> **TEXT UNDER STUDY**:
#####
The “Moqawamah” Doctrine of Perpetual Combat
In the seventh year of the post- 9/11war on terror, a new-old doctrine is taking hold in the Arab sector of the Muslim world. Translated literally, Moqawamah means “resistance.”
But in the context of the Western conflict against jihadist Islam, it is a military theology which promises an unending holy war, a jihad which is constant, persistent and perpetual. In the last couple of years, the concept has been spinning faster and faster around the Arab world collecting disciples. It has displaced the slough of despair in which the Arab-Muslim world had fallen in the mid-20th century.
Books discussing reasons for the Arabs’ loss of a place in contemporary history, current in the lingering crises sparked by the Arab armies’ failure to prevent the Israeli state from rising in 1948 and their defeat in 1967, have been set aside. Moqawamah’s message has been gratefully embraced instead by all three mainstream jihadist camps which are competing for pickings from America’s perceived weaknesses in battling Islamist terror and inexorable decline as the dominant power in the Middle East and Asia.
The three rival camps are Al Qaeda, its allies and offshoots, including the Afghan Taliban; radical Shiah headed by Iran’s Revolutionary Guards, the Lebanese Hizballah and the Palestinian Islamic Jihad; and the multi-branched Muslim Brotherhood, whose spearhead is the Palestinian Hamas.
While the three groups are more often than not at each other’s throats in such places as Iraq, Lebanon and Palestine, yet they are brothers in the classical tactics of terror and, increasingly, in the doctrine of Moqawamah.
No-win, no-win becomes a winning strategy
1. These tactics and this doctrine in combination make it possible for the Muslim terrorist-fighters to dispense with victory as the declared goal against their perceived enemies: the United States, Western Europe, NATO, and Israel. Victory is displaced by a more attainable objective, depriving the enemy of victory by keeping all armed encounters inconclusive.
Muslims have taken this no-win, no-win strategy as a magic code for challenging the absolute supremacy of Western military technology. It fits the stealth tactics of suicide attacks, roadside bombs and primitive missiles which harass sophisticated armies, air forces and navies, and force the enemy and its populations to live behind walls. Moqawamah gives them military confidence for the first time since the Ottomans were turned back at the gates of Vienna in 1683. It means that constant combat is its own triumph and reward.
#####
> **RECORDS**:

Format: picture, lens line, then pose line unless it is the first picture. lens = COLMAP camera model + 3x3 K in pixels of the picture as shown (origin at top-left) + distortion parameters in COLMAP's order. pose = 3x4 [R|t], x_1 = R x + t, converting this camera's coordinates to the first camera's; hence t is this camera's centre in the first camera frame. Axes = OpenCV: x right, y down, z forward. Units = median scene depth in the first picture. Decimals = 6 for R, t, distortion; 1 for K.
#####
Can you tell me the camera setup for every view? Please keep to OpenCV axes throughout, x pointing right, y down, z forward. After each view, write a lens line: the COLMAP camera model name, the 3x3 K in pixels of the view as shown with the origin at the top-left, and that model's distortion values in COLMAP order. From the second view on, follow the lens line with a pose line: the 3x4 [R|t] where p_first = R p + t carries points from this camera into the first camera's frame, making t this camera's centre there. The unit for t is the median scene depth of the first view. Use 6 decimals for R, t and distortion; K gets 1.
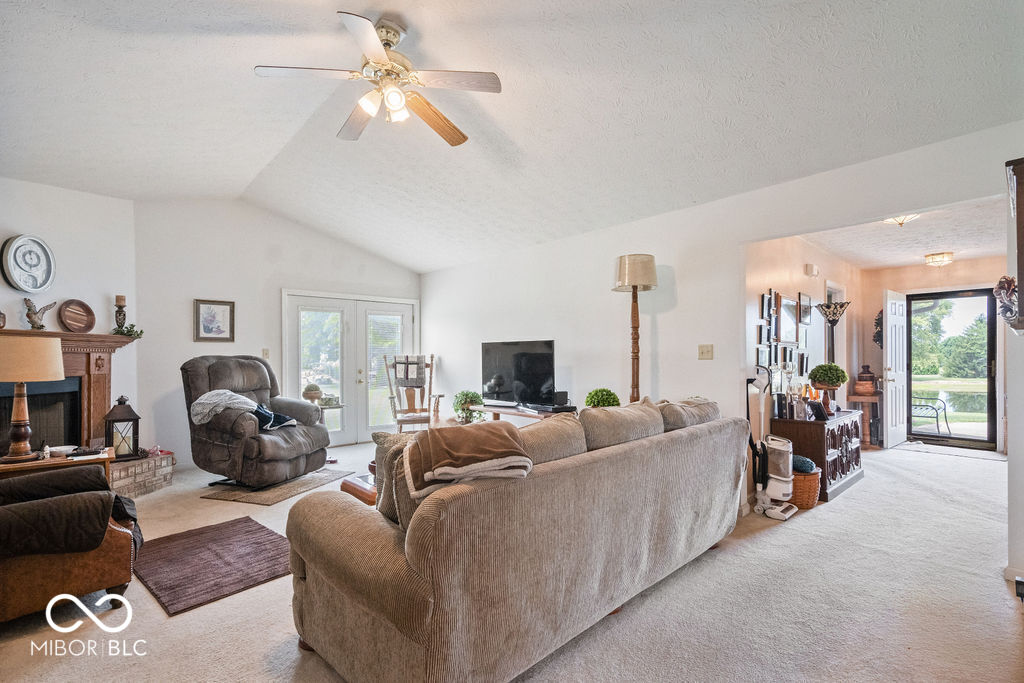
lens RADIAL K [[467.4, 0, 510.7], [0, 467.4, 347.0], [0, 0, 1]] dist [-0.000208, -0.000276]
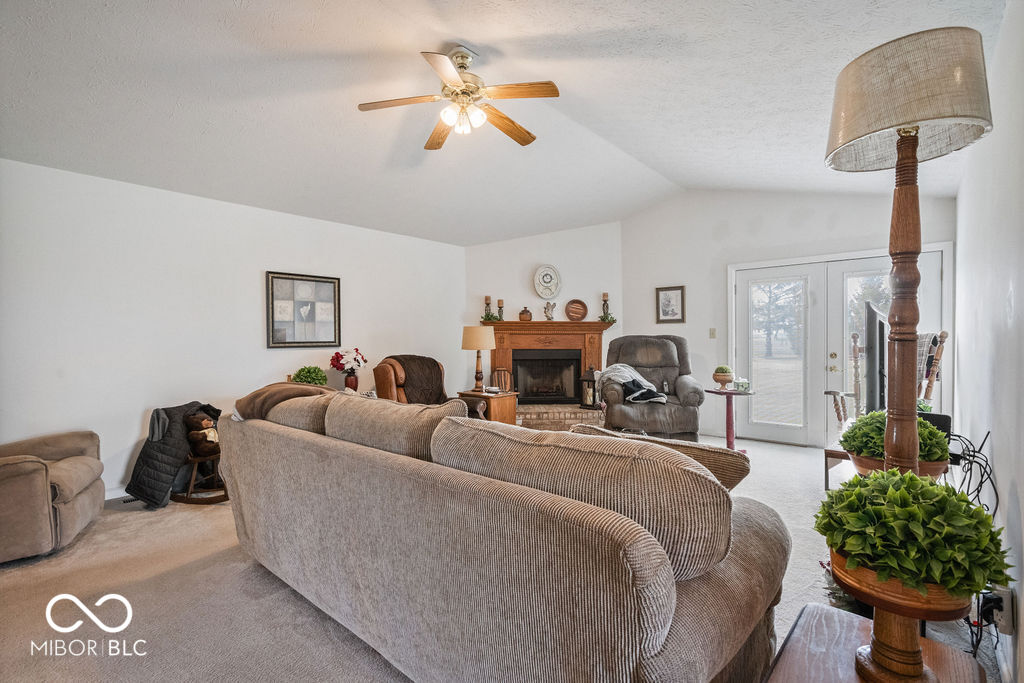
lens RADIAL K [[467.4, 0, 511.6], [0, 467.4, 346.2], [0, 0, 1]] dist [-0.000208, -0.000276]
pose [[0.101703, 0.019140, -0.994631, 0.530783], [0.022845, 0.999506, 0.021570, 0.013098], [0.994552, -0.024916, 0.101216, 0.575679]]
#####
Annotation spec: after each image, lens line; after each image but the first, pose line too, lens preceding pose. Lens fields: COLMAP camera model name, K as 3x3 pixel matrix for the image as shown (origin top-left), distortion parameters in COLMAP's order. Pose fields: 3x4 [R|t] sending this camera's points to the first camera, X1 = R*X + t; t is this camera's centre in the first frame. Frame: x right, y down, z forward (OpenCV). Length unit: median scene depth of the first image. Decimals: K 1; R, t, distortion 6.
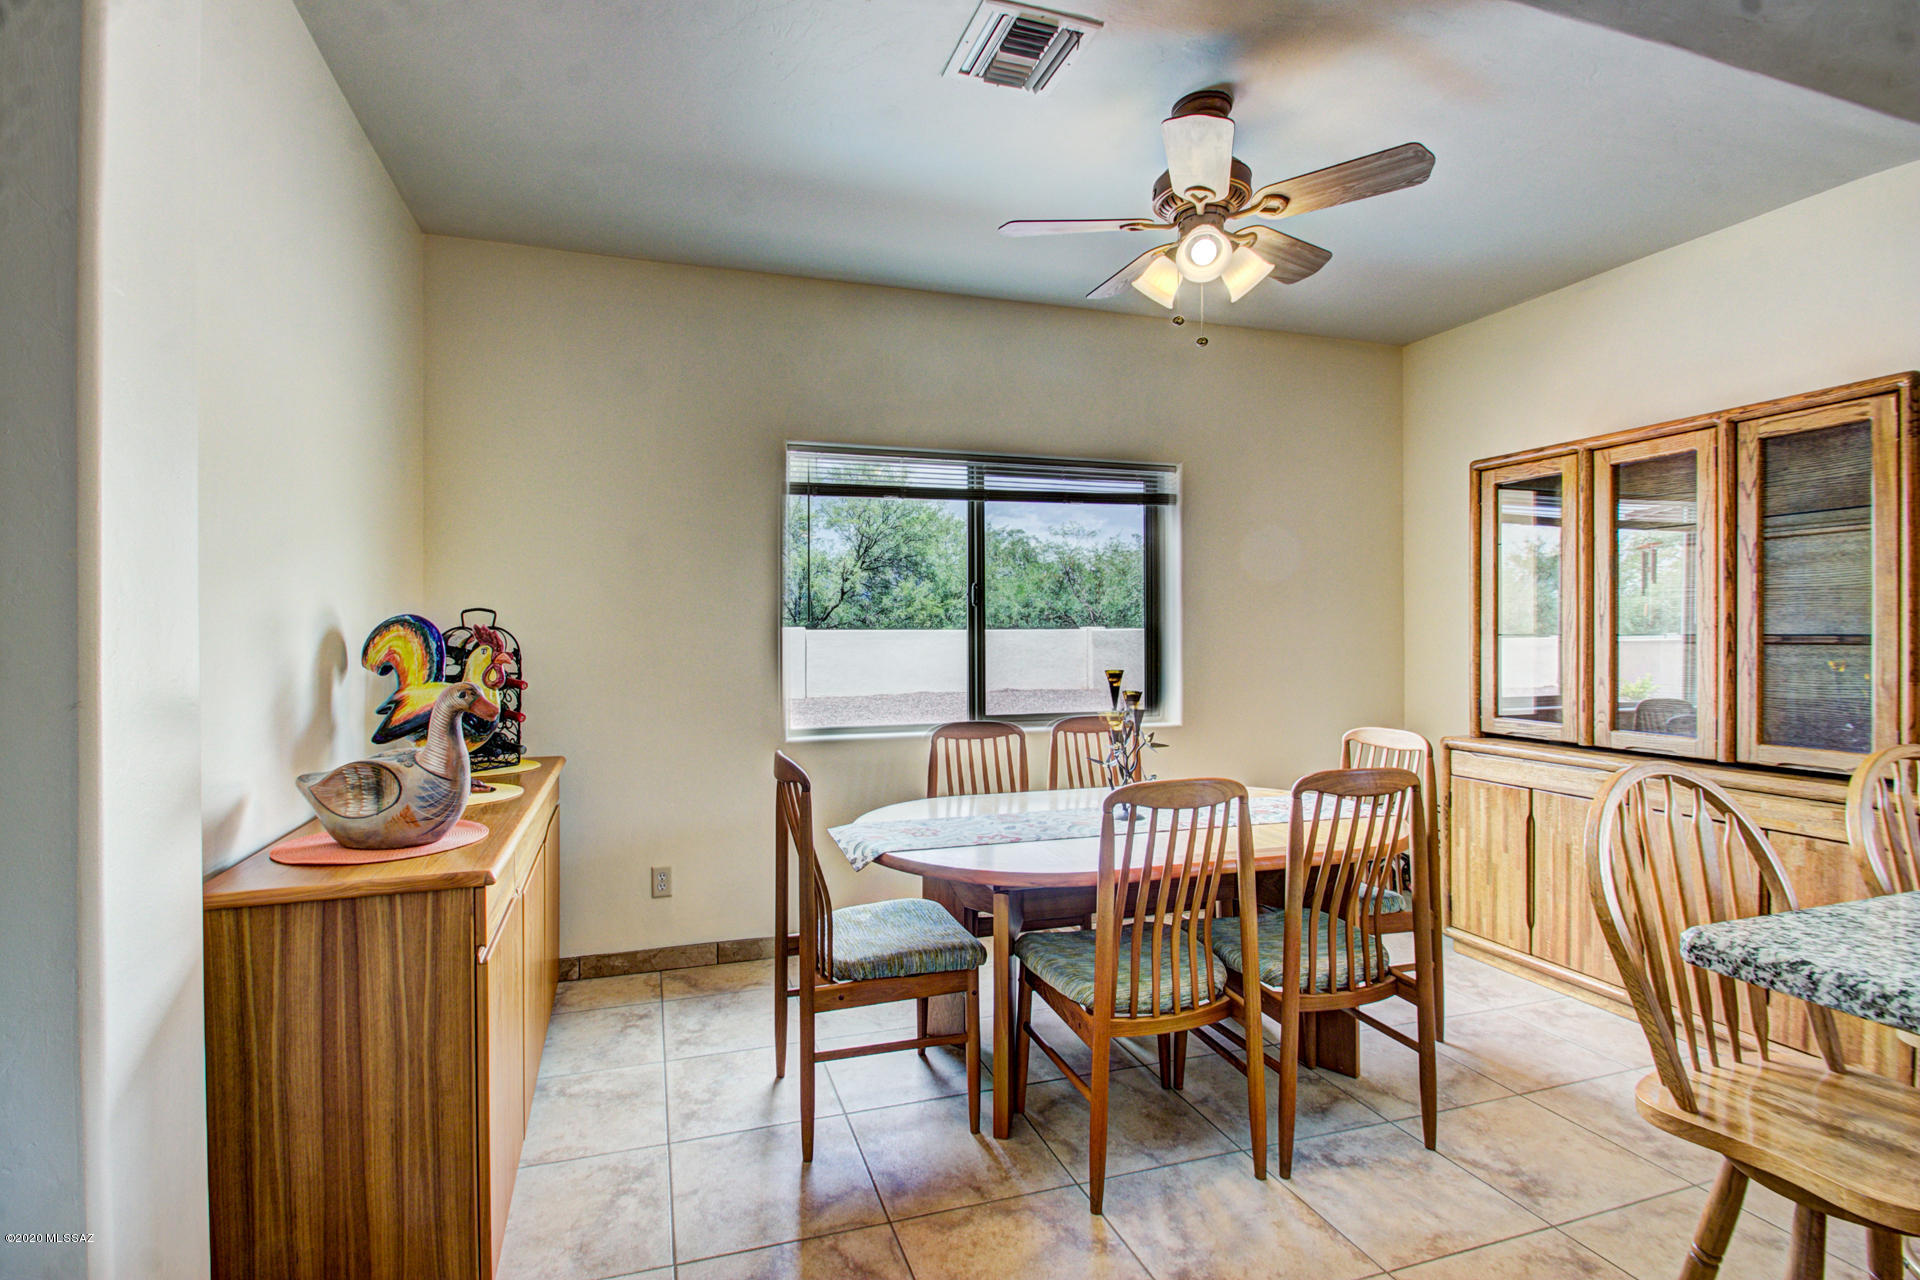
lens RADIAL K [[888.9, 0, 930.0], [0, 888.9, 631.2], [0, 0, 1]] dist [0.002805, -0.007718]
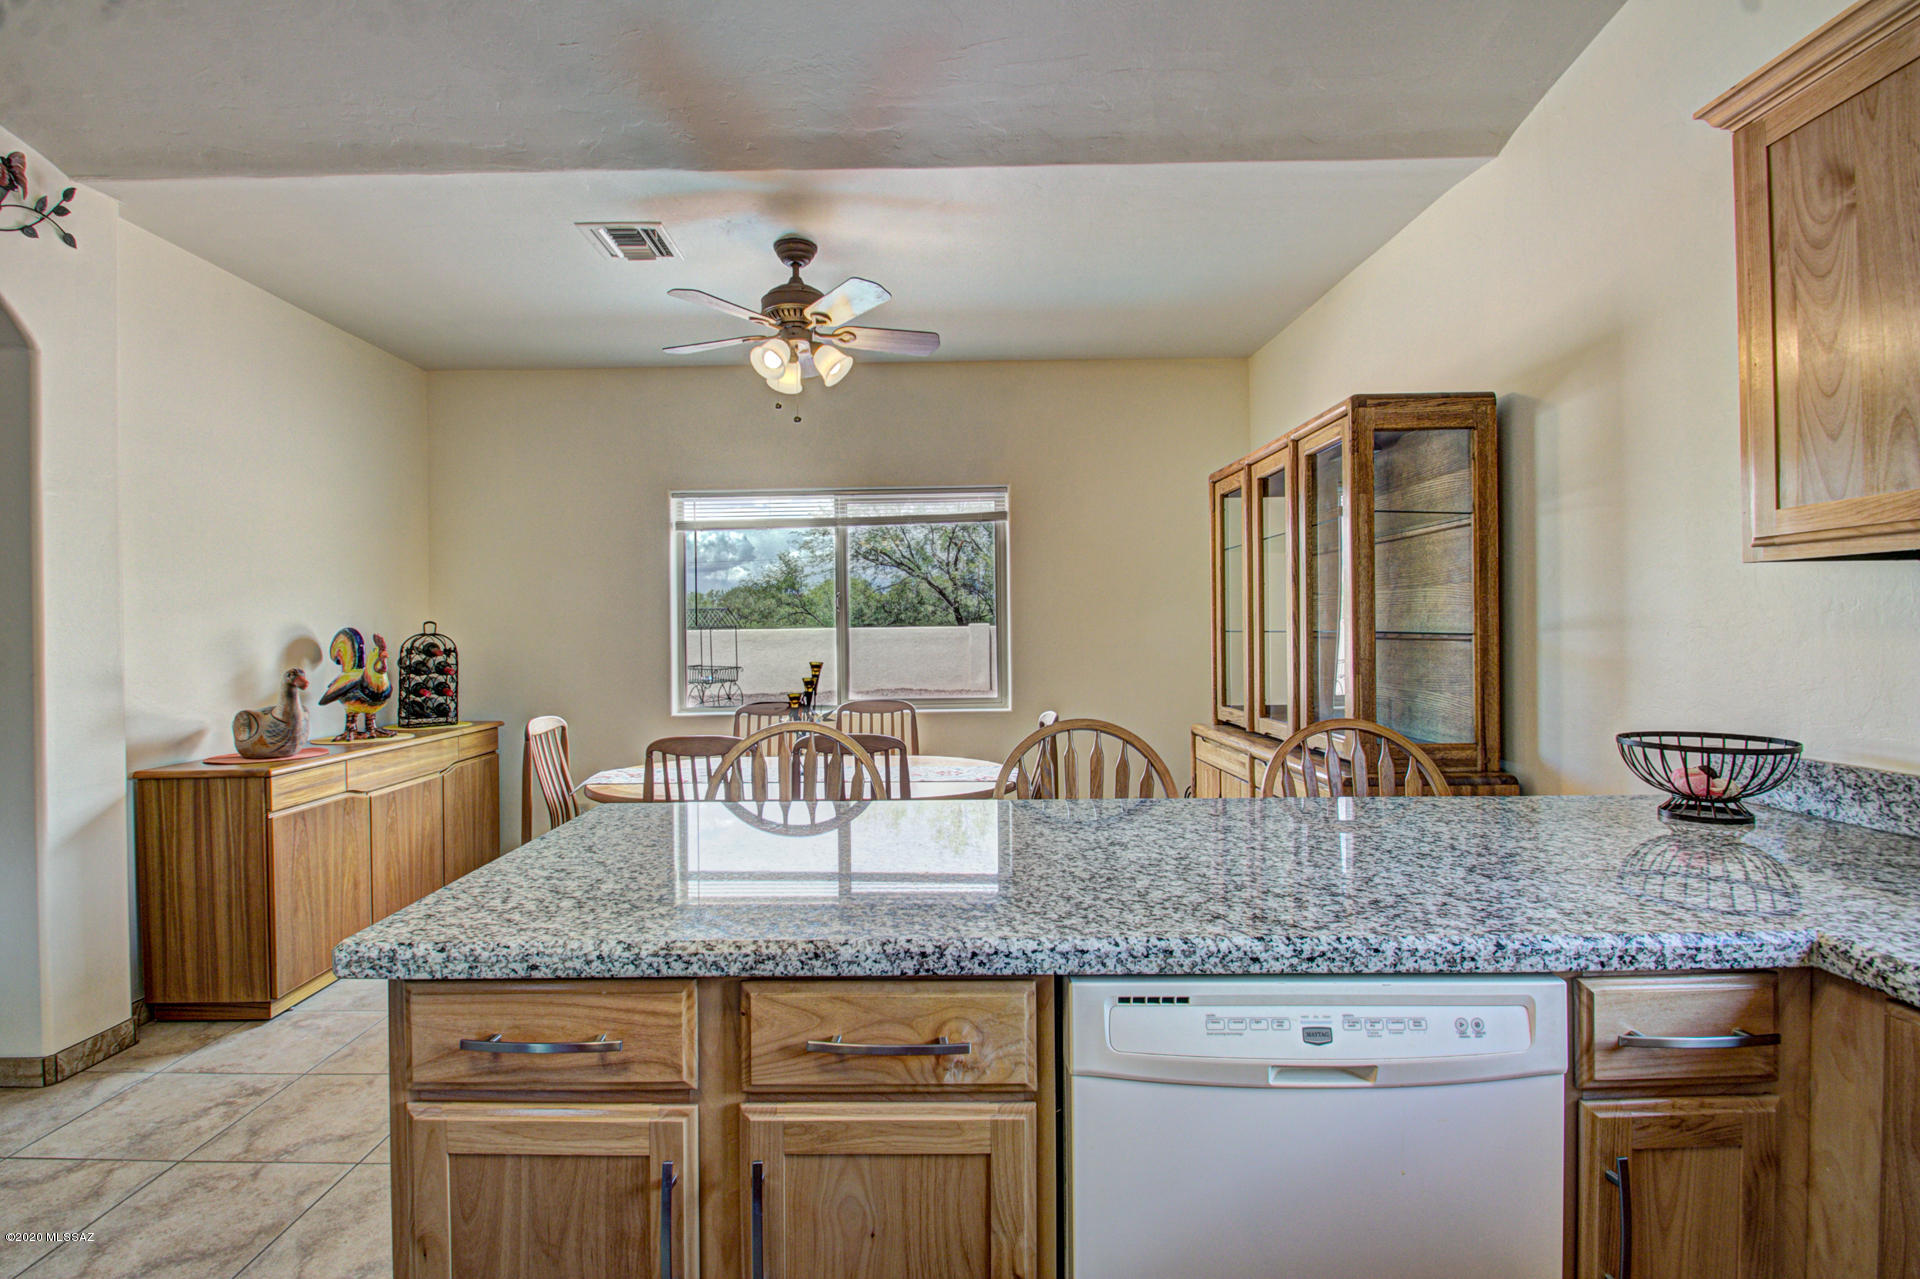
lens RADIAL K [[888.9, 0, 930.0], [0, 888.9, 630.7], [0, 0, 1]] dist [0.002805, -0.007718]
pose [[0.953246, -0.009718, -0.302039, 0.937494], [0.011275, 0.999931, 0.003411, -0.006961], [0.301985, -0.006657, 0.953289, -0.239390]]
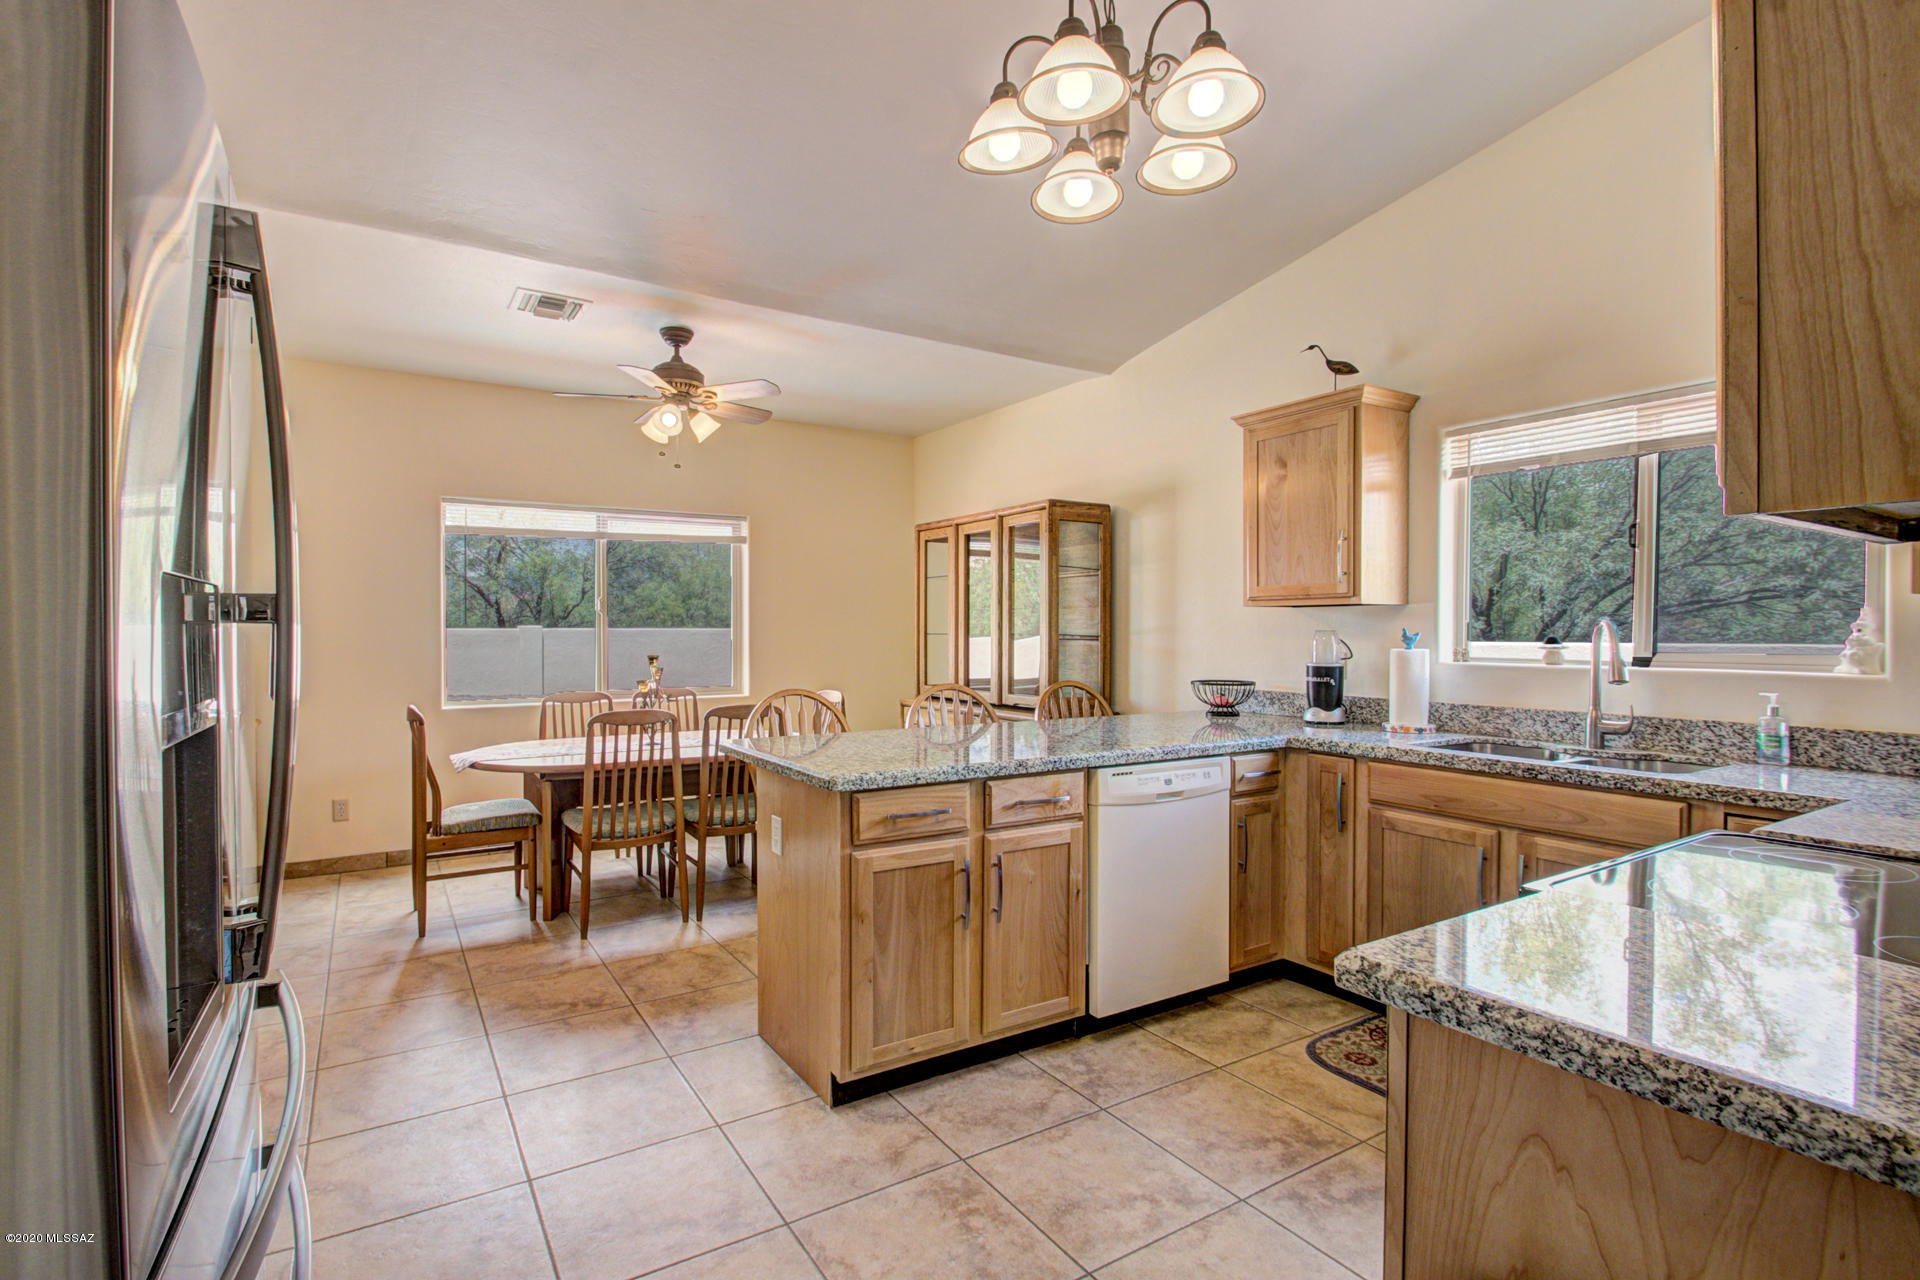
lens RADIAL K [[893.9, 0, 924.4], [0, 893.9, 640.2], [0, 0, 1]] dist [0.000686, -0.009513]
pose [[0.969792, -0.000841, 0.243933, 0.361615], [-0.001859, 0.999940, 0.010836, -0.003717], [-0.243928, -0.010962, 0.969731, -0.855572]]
#####
> **TASK GOAL**: Could you rewrite the part of the Moqawamah text above that opens with the words containing "While the three" and closes with "doctrine of Moqawamah.", putting "allies" in place of "brothers"?

> **RESPONSE AREA**:
While the three groups are more often than not at each other’s throats in such places as Iraq, Lebanon and Palestine, yet they are allies in the classical tactics of terror and, increasingly, in the doctrine of Moqawamah.